[Exercises to complete]:
- A) Which people does the Christmas memory refer to by name or family title?
- B) Can you pick up the Christmas memory after its last sentence and carry the story forward?

[Text section]:
**********

In the spirit of the season, I’d like to offer you some of my warm and fuzzy holiday memories. What can I say? Being with family brings out the softy in me.
Okay, so admittedly, I don’t actually remember this first one, but I’ve seen the home video enough by now that it feels like I do. It was Christmas of 1983, so I was 18 months old (yep, I’m showing my age here) – my second Christmas ever. Seeser was almost five years old, so she was Mommy’s little helper. Mom would sit by the tree, reading the tags on the gifts and handing them to Seeser, who would deliver the gift to the appropriate person.
They had a nice little system going, and I was carefully observing. Mom picks up a box, reads the tag – “To Papa, from Uncle C.” – hands it to Seeser, who hands it to Papa. So I think to myself, “Hey! I bet I could do that!” So I toddle (more like waddle – I was a large child) over to the boxes behind Mom, pick one up, and bring it to Papa, who dutifully replies with an exuberant “Thank you!”
Hmmm… I like this game.
I get another box and bring it to Papa. “Oh, thank you!” he says, chuckling a bit. Then I get into a groove – box, hand-off, thank-you. Lather, rinse, repeat. Soon, everyone’s cracking up as Papa’s gift pile continues to grow, amid cries of “Oh, thank you!” from the recipient.

**********

[Material provided]:
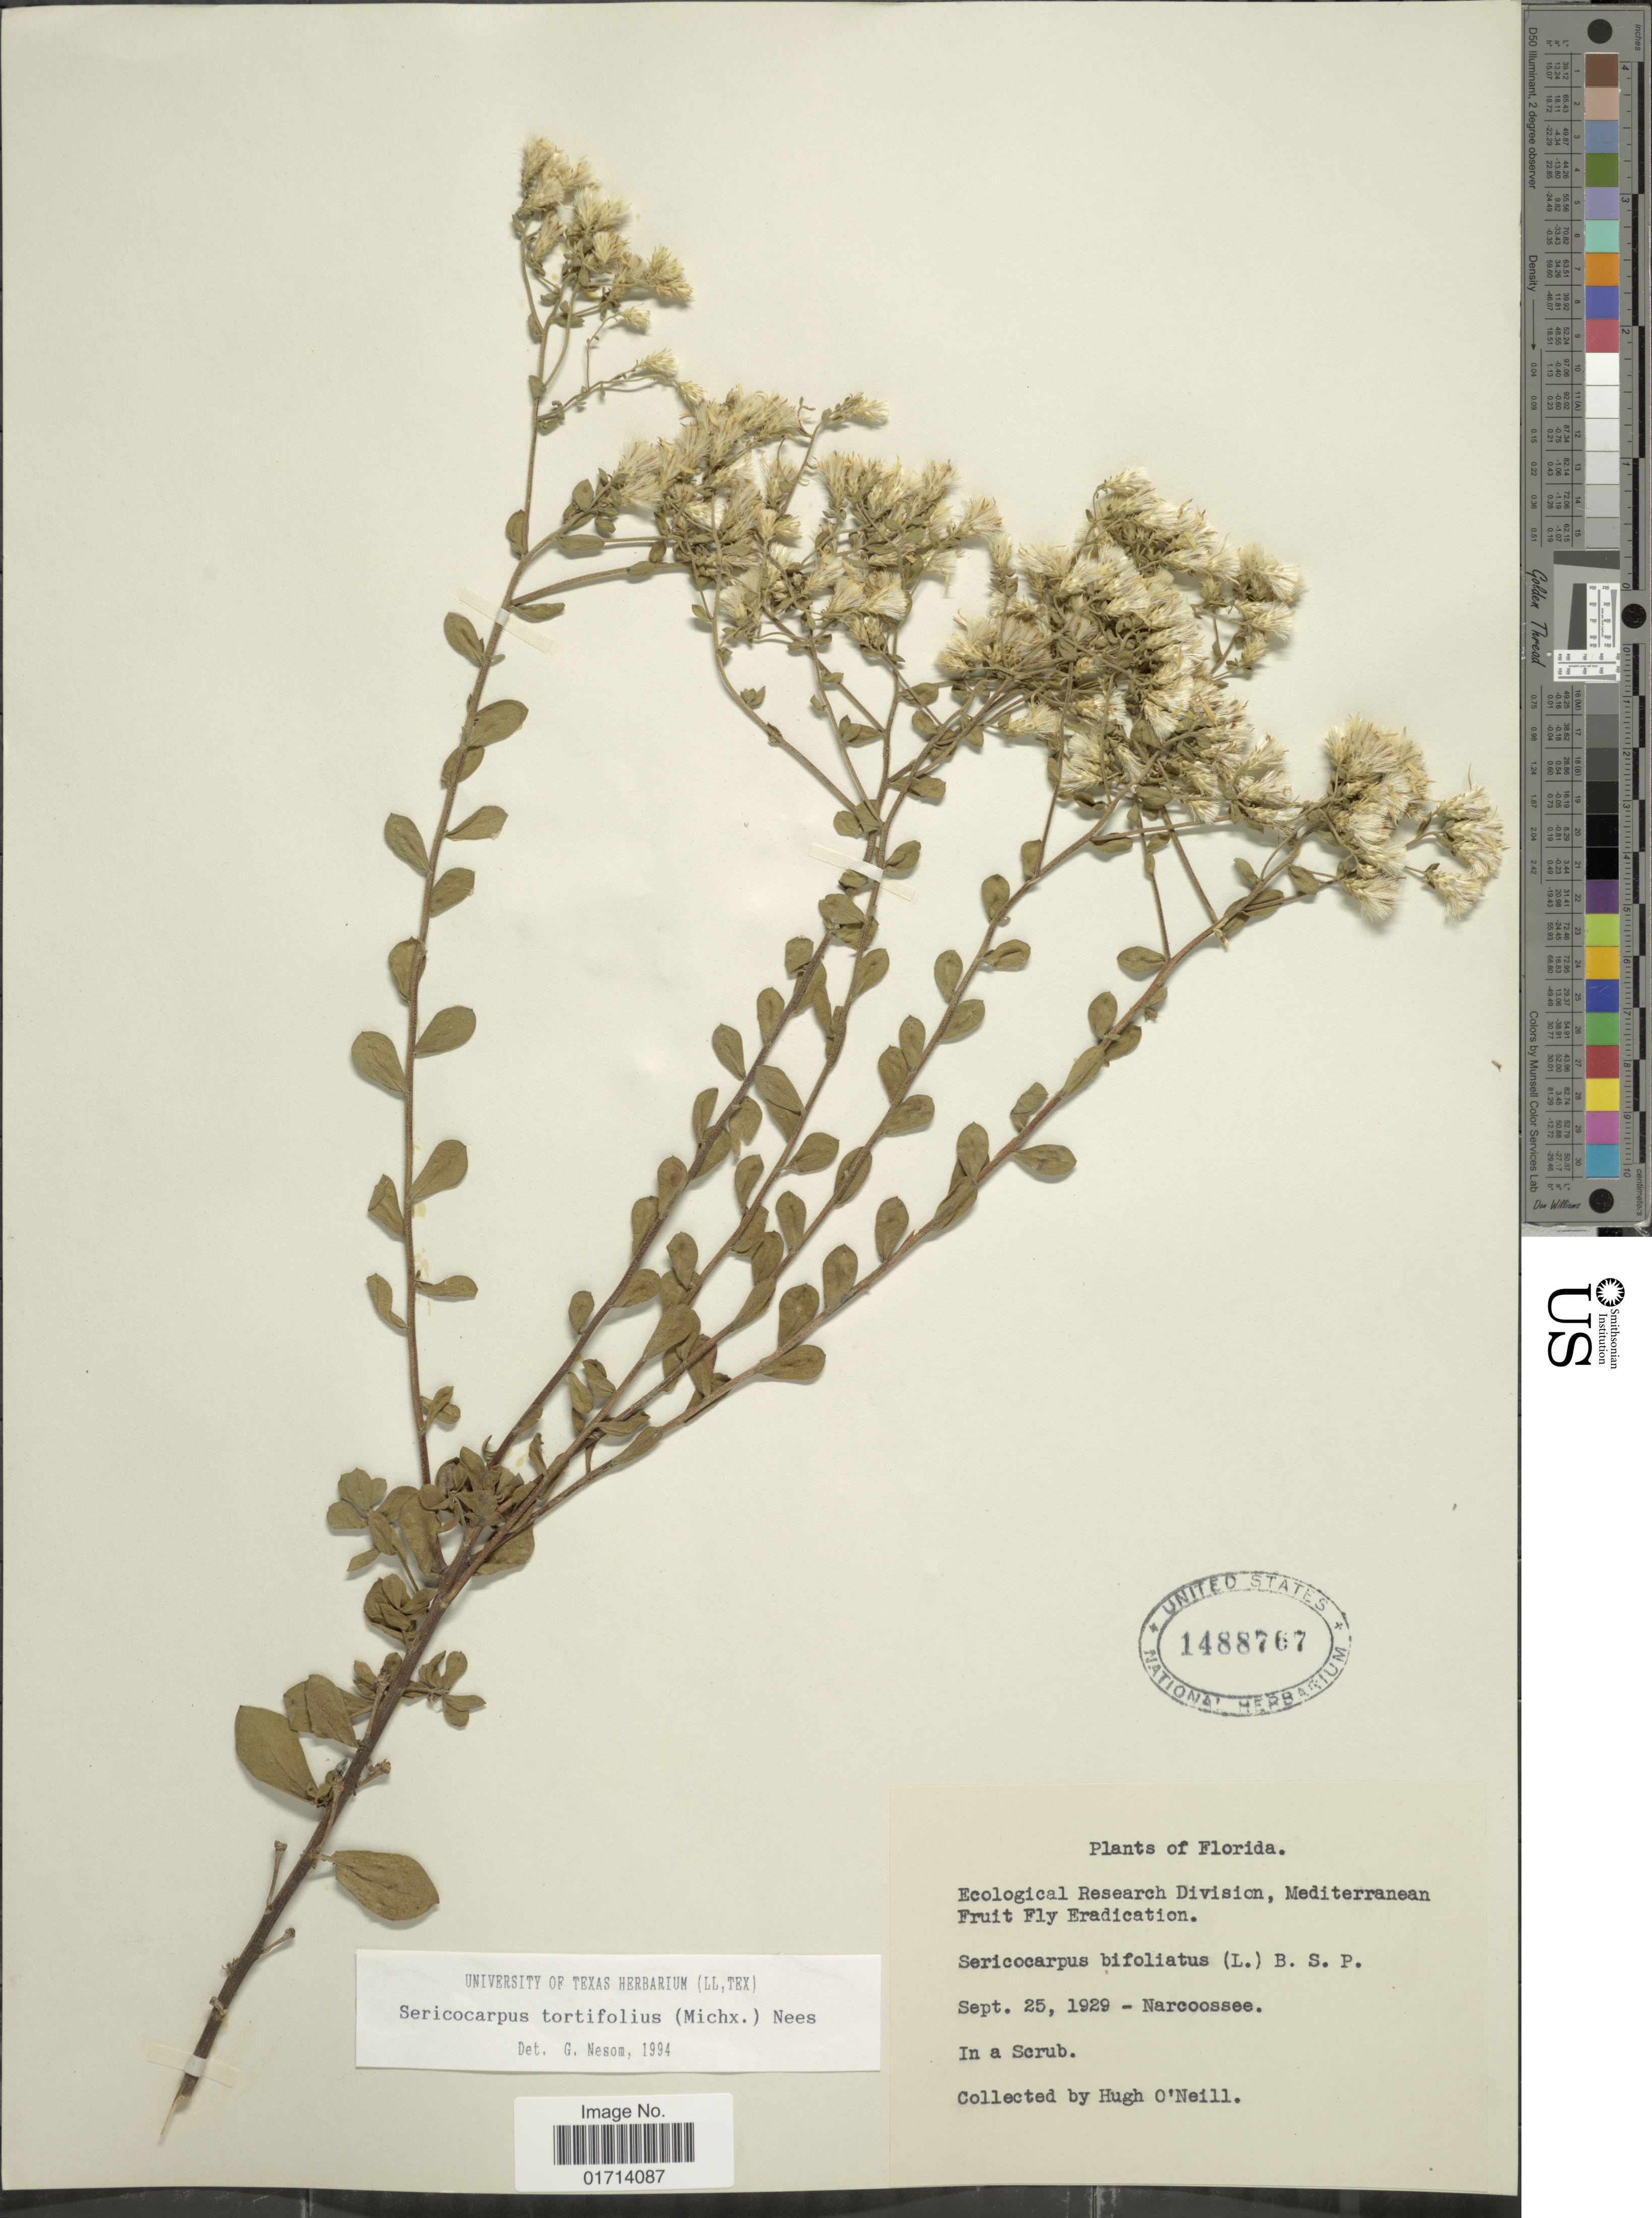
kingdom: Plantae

**********

[Results for each task]:
- A) Seeser, Mom, Papa, Uncle C.

- B)
Of course, you can imagine what happened next – the gifts ran out. The pile under the tree was gone, all stacked beside Papa’s chair now. I looked with consternation for a moment between Papa’s pile and the now empty space beneath the tree, and then I did what any reasonable 18-month-old would do: I went to Papa, took the top present from the pile, and walked it back to the tree. I then proceeded to do this with every present in the pile. Including the ones that actually belonged to him.
Clearly a job in mail delivery was not in the cards for me.
I’m mildly ashamed – but unsurprised – that my childhood Christmas memories are generally dominated by memories of the presents themselves. I remember when I was four or so, and I came out on Christmas morning to find that Santa had brought me a Cabbage Patch Kids playpen. I remember the year my dad took me and Seeser grocery shopping in the week before Christmas, completely forgetting, when he went to put the groceries in the trunk, that all our Christmas presents were in there, and I got a sneak preview of the teal Barbie ’57 Chevy we were getting. I remember the year Seeser and I (but let’s face it – it was really for me) got a Super NES and I screamed out loud because I was so excited. And I remember the year I made Mom cry by acting like such a spoiled brat because Seeser got one present more than I did (even though mine probably cost more money) – I’m still ashamed of that one.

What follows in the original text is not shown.